27 November 2012

Badger and bird


Twentieth in a series of notes and comments on The Book of Barely Imagined Beings

Chapter 11: Kìrìpʰá-kò and Tʰìk’ìlí-ko, Honey badger and honey guide

page 173: Herodotus. A.P. David writes:
The professional historian, along with humanists of many other disciplines, is especially concerned with a thing she has invented called "methodology". Whole books of historical writing climax with vindications of their own methodology...By these lights Herodotus does not usually qualify as an historian. He is merely a "story-teller". I rather think that he is anti-methodological, and hence a kind of champion. The irony in the modern historian's verdict comes when Herodotus is treated as source material. Whenever it has been possible to corroborate elements of his narrative or description independently, almost always Herodotus has been vindicated.
page 175: super-rat. In Galapagos:
Pinzón island – home to giant tortoises, lava lizards, and Darwin's finches – is suffering an infestation of biblical proportions with an estimated 180 million rats, or 10 every square metre.
page 179: development of language.  A striking point: there are today more languages spoken by humans -- around 7,000 -- than there are species of mammal.

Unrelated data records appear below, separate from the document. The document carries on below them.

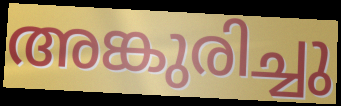
അങ്കുരിച്ചു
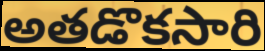
అతడొకసారి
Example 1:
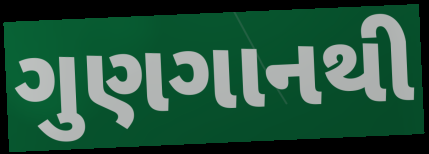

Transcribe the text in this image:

ગુણગાનથી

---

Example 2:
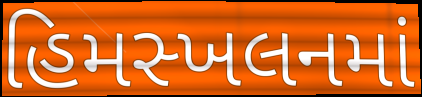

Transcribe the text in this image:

હિમસ્ખલનમાં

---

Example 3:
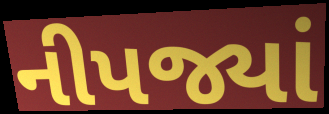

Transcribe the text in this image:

નીપજ્યાં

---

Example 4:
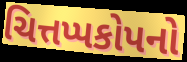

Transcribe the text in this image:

ચિત્તપ્પકોપનો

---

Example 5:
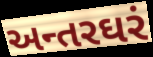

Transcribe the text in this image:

અન્તરઘરં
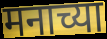
मनाच्या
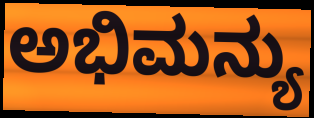
ಅಭಿಮನ್ಯು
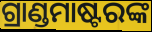
ଗ୍ରାଣ୍ଡମାଷ୍ଟରଙ୍କ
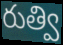
రుత్వి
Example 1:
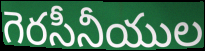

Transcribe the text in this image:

గెరసీనీయుల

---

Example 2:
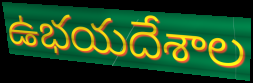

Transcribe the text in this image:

ఉభయదేశాల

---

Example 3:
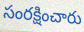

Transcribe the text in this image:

సంరక్షించారు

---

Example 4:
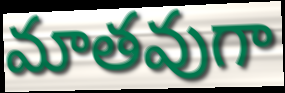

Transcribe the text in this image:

మాతవుగా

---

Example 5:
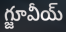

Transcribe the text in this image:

గ్జూవీయ్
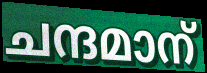
ചന്ദമാന്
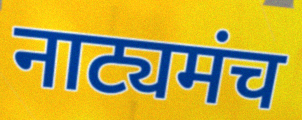
नाट्यमंच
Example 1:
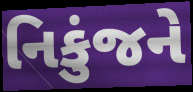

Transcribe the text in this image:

નિકુંજને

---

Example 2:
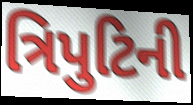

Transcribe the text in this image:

ત્રિપુટિની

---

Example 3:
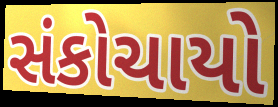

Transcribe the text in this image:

સંકોચાયો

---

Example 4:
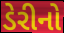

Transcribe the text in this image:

ડેરીનો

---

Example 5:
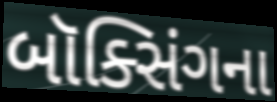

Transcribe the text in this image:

બૉક્સિંગના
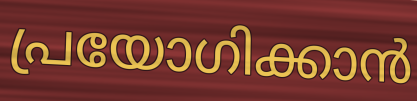
പ്രയോഗിക്കാൻ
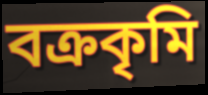
বক্রকৃমি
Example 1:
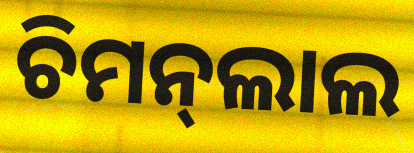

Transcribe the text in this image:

ଚିମନ୍‍ଲାଲ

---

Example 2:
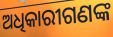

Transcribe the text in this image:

ଅଧିକାରୀଗଣଙ୍କ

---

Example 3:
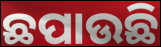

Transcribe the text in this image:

ଛପାଉଛି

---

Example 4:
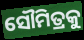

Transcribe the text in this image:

ସୌମିତ୍ରକୁ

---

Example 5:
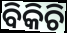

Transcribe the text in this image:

ବିକିଚି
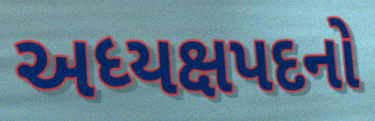
અધ્યક્ષપદનો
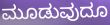
ಮೂಡುವುದೂ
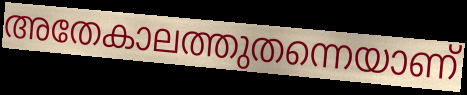
അതേകാലത്തുതന്നെയാണ്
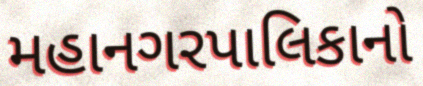
મહાનગરપાલિકાનો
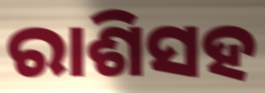
ରାଶିସହ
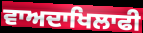
ਵਾਅਦਾਖਿਲਾਫੀ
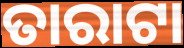
ତାରାଟା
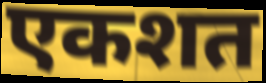
एकशत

page 180: David Abram. Another passage, almost at random, from The Spell of the Sensuous:
Merleau-Pontyʼs thesis of perceptual reciprocity; to listen to the forest is also, primordially, to feel oneself listened to by the forest, just as to gaze at the surrounding forest is to feel oneself exposed and visible, to feel oneself watched by the forest.
Much as humans communicate not only with audible utterances but with visible movements and gestures so the land also speaks to the Koyukon [people] through visible gestures and signs. The way a raven flies in the wind, swerving or gliding upside down, may indicate success of failure in the hunt; the movement of other animals may indicate the presence of danger, or the approach of a storm, or that the spring thaw will come early this year. The assumption, common to alphabetic culture, that ʻreading omensʼ is a superstitious and utterly irrational activity, prevents us from recognizing the practical importance, for foraging peoples, of such careful attention to the behaviour or the natural surroundings. This watching of the worldʼs gestures, as if every moment bears a meaning, accords with a worldview that simply has no notion of pure meaninglessness. No event for the Koyukon is ever wholly accident or chance, but neither is any event entirely predetermined. Rather like the trickster, Raven, who first gave it its current form, the sensuous world is a spontaneous, playful and dangerous mystery in which we participate, an animate field of powers ever responsive to human actions and spoken words.
page 180: Sufi brotherhood. That is, the Brethren of Purity.